Which polymer coating works best on contact lenses and which is more appropriate for the creation of artificial organs via tissue engineering? In the past the process for selecting the correct structure was a trial-and-error guess, given the myriad possibilities based on numerous polymer properties such as chain length and density.
At North Carolina State University chemical engineers have developed a way to take the guessing game out of the development of polymer coatings. Using a single substrate to grow a polymer scaffold, they created a test bed that can be used to explore both clouding of lenses and tissue engineering. Dr. Jan Genzer, associate professor of chemical engineering, and Rajendra Bhat, a former postdoctoral researcher in Genzer’s group, used their novel substrate to tailor adsorption of proteins and adhesion of bone-forming cells - two important phenomena involved in clouding of lenses and tissue engineering. The result of their research appears in the December issue of the journal Advanced Materials. A graphic image depicting the research appears on the journal cover.
Genzer and Bhat created a technique for growing polymers on a substrate such that polymer gets more sparse (less dense) in one direction and increases in molecular weight (or length) in another direction. The result is a substrate with a polymer scaffold that has the unique quality of having every different combination of density and molecular weight.
“We created a unique type of substrate known as orthogonal gradient that allows two different properties of the grafted polymer chains, namely the grafting density and chain length, to vary independently in two perpendicular directions,” says Bhat. “Since these two properties are changing continuously across the substrate, every possible combination of the two properties can be probed systematically.”
“This chemistry is not new,” says Genzer. “It is just re-engineering. It allows us to test what is the right combination of molecular weight and density of a polymer for a particular condition to exist. At one point the combination may attract proteins while another point may prevent protein adhesion.”
Genzer and Bhat used poly (hydroxyethyl methacrylate), PHEMA, a common polymer coating used on contact lenses to prevent clouding from protein adhesion. Once they created the orthogonal gradient of PHEMA on a silicon chip or a glass substrate, they studied the accumulation of proteins and then cells. They observed that on those parts of the substrate that have the longest polymer chains grafted at the maximum density the protein adhesion was minimal. On the other hand, abundant protein adhesion was noticed when polymer chain length as well as grafting density was at their least value. Upon culturing cells on such a substrate, the number density as well as shape of the cells showed gradual variation across the substrate, indicating different levels of compatibility with the substrate. Having a good control over compatibility of cells with an artificial device is of great significance in designing implants and prosthetic devices.
Their process for growing PHEMA across a substrate at varying densities and molecular weights will revolutionize the way polymer coatings are selected for specific applications by allowing researchers an easy way to test complex processes. One important feature is the ability to test any polymer, thus expanding the range of applications impacted by Genzer’s technique. The technology will be most important to both the marine and healthcare industries since both industries are interested in the processes of biofouling, which is the adhesion of proteins and cells to a surface.
“Due to the large number of parameters controlling protein adsorption, it is not easy to study biofouling,” says Bhat. “But our novel polymer gradient substrates greatly improve the process.”
For example, with contact lenses, manufacturers and wearers want to have the best antifouling coating possible. An antifouling coating is what keeps the proteins in the eye from adhering to the contact lens material. It is the accumulation of proteins on the surface of the contact lens that creates the cloudiness that makes the lenses unusable. Using the technique developed by Genzer and Bhat, contact lens developers can test an infinite number of unique polymer configurations to find the best antifouling coating specifically for contact lenses.

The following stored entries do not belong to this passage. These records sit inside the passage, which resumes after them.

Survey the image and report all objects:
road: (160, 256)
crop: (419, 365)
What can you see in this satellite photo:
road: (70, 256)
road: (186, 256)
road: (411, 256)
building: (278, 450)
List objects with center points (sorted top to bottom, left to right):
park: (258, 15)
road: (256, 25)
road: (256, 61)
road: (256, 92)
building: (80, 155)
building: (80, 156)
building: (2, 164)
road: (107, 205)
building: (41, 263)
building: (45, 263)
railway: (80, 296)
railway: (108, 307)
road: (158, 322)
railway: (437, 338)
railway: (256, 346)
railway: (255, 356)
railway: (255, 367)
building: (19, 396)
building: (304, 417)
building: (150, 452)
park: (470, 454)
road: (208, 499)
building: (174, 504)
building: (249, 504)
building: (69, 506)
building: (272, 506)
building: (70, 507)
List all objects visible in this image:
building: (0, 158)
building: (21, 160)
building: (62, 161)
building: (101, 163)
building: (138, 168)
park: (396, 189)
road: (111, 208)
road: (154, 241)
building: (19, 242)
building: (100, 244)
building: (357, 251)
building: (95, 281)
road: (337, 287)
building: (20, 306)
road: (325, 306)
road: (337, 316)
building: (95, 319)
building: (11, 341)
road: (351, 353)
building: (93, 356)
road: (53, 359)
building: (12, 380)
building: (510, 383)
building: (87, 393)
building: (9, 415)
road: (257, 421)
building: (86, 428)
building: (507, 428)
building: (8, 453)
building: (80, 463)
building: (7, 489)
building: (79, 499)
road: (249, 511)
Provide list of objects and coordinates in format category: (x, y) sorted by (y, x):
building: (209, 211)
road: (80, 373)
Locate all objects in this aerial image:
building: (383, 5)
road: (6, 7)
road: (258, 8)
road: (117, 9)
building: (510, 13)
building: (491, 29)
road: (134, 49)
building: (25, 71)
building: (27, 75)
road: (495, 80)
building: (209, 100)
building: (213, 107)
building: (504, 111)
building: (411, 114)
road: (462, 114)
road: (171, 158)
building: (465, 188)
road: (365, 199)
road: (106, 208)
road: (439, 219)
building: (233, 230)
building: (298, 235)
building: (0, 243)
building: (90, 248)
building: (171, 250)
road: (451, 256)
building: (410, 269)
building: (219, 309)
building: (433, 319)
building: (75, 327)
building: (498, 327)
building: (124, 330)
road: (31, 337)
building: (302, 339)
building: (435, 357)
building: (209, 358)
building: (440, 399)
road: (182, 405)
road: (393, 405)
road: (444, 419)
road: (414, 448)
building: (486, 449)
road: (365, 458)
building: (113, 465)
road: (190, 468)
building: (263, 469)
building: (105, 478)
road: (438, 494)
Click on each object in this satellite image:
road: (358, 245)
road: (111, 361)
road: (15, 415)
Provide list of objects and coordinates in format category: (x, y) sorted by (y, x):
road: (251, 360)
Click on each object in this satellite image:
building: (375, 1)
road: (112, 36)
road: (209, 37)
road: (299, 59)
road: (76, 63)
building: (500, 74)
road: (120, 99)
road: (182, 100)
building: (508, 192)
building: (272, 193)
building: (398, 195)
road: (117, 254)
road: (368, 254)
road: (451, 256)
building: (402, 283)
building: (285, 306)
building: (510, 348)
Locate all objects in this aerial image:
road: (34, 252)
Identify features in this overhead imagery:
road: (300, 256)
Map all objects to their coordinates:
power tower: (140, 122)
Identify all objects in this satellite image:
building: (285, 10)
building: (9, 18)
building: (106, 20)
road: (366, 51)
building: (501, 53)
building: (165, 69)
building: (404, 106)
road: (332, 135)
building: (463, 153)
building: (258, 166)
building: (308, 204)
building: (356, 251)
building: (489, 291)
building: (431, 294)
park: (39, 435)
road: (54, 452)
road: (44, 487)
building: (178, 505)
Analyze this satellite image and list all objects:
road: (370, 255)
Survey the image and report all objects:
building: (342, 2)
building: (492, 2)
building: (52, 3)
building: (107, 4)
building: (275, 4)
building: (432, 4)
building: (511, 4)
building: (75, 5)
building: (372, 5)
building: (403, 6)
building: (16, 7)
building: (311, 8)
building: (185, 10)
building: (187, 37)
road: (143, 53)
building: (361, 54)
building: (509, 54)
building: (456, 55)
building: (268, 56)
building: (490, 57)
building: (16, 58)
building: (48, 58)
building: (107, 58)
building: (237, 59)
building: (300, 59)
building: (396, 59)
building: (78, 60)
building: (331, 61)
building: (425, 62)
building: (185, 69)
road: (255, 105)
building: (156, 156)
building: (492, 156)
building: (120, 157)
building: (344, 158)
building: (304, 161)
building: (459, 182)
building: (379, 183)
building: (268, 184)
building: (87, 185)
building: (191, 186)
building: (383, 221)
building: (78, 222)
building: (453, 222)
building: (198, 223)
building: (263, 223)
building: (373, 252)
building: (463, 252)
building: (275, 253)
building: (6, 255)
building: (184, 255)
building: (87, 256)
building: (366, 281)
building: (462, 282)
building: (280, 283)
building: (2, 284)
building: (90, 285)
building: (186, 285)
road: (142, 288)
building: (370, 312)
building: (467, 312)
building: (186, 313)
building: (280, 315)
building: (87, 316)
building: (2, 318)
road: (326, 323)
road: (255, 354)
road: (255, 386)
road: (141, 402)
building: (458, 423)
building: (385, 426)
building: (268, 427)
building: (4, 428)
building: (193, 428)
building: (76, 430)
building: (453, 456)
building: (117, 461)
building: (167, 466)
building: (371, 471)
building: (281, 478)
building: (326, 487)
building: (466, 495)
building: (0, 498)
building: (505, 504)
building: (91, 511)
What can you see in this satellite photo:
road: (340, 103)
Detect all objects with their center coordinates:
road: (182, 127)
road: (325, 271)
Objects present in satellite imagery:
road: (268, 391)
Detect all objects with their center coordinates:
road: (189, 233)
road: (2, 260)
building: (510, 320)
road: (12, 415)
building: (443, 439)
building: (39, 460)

In the area of tissue engineering, researchers may be looking for the opposite properties and want the polymer to attract proteins and cells so that artifical tissues can be built around the polymer scaffold. Genzer and Bhat’s technique can be used to determine what polymers are best at attracting particular proteins thereby eliminating the guessing game in the development of implants and prosthetics.
In addition to helping researchers develop the best medical products for a variety of uses, the technique will greatly reduce the cost of research and development of these products since the polymer selection process can be streamlined.
The process will also help improve fuel efficiency in the shipping industry. In the marine industry, biofouling — the adhesion of marine organisms to the hulls of ships — costs millions of dollars in lost fuel efficiency due to the drag created by the organisms attached to ships’ hulls. Adding to the cost of biofouling is the expensive process of removing the organisms and repainting. Using the new technique for testing polymer coatings, researchers can select the best coating for ships’ hulls.
“The polymer gradient substrate allows researchers to easily determine the amount of proteins and cells that will attach to a particular polymer surface,” says Genzer. “The result is that we have better medical devices that will last longer in the body and better fuel economy for the shipping industry.”